And We do hereby command all officers ... civil and military, and all other Inhabitants ... to be obedient aiding and assisting unto you, the said Benning Wentworth, in the Execution of this our Commission ... and in case of your Death, or absence out of our Province, unto such person as shall be appointed by us to be our Lieutenant Governor ... to whom we do therefore by these Presents give and grant all and singular the Powers and authorities aforesaid [and, if no Lieutenant Governor has been named, then] the Eldest Councillor, whose Name is first placed in our Instructions to you ... shall take upon him the administration of the government and Execute our said Commission ... and the several Powers therein contained.
113. Free Speech Vindicated
(Trial of John Peter Zenger, 1735.)
Zenger, in 1738, published a "Brief Narrative of the Case and Tryall," somewhat in the form of a modern "Report," though he speaks in the first person. In 1735 the governor of New York removed the chief justice of the colony for personal reasons. Zenger, in his Weekly Journal, vigorously criticized this and other despotic actions of the governor. He was prosecuted for criminal libel; and the new chief justice showed a determination to secure a conviction, trying to limit the jury to deciding only whether Zenger was responsible for the publication, and reserving to himself the decision whether the words were punishable. This was the custom in English courts of the day in government prosecutions.
Italics and black-faced type are as in the original.
[The Attorney General's complaint, as Zenger reports, characterized him as "a seditious person and a frequent Printer and Publisher of false news and seditious Libels, and charged specifically that he] "did falsely, seditiously, and scandalously print and publish ... a certain false, malicious, seditious, scandalous Libel ... concerning His Excellency the Governour ... [in which publication he represented a former inhabitant explaining that he had left the colony, as he doubts not others will, because, among other reasons] They ... think ... that their LIBERTIES and PROPERTIES are precarious, and that SLAVERY is likely to be intailed on them and their Posterity if some past Things be not amended ... (meaning, the past Proceedings of his Excellency the Governor ...) ... [and] WE ... SEE MENS DEEDS DESTROYED, JUDGES ARBITRARILY DISPLACED, NEW COURTS ERECTED WITHOUT CONSENT OF THE LEGISLATURE....
"Who then [can] call any Thing his own, or enjoy any Liberty ... longer than those in the Administration ... will condescend to let them?"

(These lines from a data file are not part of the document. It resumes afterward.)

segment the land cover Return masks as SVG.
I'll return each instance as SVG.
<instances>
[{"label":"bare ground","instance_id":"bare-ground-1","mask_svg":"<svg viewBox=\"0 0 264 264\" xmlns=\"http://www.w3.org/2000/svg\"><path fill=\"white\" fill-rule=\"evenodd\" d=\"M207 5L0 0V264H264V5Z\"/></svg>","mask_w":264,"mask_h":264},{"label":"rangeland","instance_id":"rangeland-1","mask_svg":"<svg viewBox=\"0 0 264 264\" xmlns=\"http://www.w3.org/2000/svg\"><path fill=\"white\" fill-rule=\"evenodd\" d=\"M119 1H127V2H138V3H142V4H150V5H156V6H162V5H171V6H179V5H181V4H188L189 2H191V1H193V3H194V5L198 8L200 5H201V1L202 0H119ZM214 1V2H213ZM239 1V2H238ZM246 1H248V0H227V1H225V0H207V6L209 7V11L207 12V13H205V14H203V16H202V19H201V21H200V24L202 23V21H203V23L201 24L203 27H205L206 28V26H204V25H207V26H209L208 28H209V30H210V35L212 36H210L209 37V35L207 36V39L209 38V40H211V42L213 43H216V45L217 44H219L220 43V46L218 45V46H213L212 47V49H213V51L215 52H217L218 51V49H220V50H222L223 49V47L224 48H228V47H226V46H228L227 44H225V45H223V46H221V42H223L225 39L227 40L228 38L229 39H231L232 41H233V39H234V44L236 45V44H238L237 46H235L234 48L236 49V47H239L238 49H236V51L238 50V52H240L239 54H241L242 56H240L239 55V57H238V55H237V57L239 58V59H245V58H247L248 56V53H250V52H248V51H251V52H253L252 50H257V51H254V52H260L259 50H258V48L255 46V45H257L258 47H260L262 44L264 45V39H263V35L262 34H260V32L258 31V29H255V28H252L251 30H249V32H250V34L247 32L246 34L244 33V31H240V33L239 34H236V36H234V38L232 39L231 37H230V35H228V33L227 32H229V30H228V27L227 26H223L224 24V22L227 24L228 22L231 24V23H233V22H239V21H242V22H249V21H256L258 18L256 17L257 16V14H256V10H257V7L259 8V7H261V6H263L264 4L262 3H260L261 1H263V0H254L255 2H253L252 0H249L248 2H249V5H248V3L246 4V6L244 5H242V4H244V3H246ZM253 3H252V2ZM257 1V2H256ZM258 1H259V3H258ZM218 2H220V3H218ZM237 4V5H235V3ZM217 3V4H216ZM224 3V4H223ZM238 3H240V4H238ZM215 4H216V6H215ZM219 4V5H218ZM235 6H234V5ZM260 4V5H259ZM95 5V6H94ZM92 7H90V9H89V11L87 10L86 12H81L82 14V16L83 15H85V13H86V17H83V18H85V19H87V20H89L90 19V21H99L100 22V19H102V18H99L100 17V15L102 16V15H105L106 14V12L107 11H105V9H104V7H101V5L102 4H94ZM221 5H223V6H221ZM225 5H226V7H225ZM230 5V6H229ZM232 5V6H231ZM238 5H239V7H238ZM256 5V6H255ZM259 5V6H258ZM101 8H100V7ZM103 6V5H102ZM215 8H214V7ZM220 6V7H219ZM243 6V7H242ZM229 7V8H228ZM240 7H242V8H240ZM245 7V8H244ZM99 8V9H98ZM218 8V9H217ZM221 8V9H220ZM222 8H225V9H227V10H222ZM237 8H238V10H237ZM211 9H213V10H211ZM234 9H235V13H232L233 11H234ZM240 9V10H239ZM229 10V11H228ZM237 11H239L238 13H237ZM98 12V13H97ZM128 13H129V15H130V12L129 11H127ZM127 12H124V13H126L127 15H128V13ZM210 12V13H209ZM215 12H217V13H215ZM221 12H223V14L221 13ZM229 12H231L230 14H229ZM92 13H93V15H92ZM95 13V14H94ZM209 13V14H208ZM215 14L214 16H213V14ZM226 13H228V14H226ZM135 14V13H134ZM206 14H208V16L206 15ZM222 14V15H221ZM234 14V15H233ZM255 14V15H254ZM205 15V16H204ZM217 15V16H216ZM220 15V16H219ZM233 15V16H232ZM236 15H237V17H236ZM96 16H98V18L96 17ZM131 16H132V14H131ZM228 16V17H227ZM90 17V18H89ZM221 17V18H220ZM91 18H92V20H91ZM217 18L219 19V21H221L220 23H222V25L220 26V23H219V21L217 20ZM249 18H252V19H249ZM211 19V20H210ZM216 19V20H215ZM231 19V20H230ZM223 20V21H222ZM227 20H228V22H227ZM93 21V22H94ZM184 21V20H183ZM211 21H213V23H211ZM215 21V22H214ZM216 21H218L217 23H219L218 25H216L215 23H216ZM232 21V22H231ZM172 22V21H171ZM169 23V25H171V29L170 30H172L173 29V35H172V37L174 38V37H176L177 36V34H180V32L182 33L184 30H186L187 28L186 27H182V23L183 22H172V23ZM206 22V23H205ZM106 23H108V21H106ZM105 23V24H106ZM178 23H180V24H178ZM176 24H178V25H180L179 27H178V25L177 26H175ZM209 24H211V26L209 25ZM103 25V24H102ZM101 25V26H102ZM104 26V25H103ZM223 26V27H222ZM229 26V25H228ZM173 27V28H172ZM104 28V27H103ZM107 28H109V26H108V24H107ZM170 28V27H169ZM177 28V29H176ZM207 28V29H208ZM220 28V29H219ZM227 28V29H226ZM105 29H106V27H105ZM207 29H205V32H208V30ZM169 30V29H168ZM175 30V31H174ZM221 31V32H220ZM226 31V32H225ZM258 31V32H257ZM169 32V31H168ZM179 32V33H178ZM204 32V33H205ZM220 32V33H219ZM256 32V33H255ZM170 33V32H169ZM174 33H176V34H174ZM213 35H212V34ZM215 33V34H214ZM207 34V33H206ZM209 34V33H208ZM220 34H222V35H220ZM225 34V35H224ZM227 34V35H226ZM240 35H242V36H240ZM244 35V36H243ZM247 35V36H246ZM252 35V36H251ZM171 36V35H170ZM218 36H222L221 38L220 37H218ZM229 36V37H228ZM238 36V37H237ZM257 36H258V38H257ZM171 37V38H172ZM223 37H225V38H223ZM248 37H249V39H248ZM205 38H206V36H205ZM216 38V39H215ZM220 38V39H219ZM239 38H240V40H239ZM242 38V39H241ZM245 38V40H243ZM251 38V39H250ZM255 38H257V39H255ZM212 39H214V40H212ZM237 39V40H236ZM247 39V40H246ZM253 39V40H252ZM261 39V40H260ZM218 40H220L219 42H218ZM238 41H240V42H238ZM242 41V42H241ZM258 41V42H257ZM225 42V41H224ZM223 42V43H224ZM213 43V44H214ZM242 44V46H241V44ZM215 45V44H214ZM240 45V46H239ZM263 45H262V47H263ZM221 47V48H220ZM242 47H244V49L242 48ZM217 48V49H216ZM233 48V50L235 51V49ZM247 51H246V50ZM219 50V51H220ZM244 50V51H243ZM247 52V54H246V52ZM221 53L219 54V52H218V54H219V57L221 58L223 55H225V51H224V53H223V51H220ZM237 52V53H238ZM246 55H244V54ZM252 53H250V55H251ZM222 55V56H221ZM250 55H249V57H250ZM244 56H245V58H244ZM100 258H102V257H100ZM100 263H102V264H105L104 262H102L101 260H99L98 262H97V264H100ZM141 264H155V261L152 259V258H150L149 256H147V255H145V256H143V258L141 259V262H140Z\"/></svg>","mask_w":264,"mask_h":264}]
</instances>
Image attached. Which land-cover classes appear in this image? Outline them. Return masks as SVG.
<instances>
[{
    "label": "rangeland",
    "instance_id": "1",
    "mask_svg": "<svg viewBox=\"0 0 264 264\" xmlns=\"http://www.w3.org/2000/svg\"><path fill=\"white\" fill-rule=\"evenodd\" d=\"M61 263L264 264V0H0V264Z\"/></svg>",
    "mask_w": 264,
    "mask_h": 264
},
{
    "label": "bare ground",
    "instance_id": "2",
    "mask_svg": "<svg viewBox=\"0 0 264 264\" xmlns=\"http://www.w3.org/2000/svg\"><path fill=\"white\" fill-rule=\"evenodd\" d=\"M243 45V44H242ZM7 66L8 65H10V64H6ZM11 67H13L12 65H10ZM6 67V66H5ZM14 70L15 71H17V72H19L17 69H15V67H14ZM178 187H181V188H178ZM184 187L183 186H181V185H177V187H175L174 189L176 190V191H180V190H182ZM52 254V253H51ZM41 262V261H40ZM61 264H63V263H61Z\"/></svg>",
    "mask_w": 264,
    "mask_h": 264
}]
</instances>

[This publication, the Attorney General charges, was] to the great disturbance of the Peace of the ... Province ... to the Great Scandal of Our said Lord the King, of His Excellency the Governor [etc]; whereupon the said Attorney General of Our said Lord the King, for Our said Lord the King, prays ... the due Process of the Law against him the said John Peter Zenger ... in the Premises.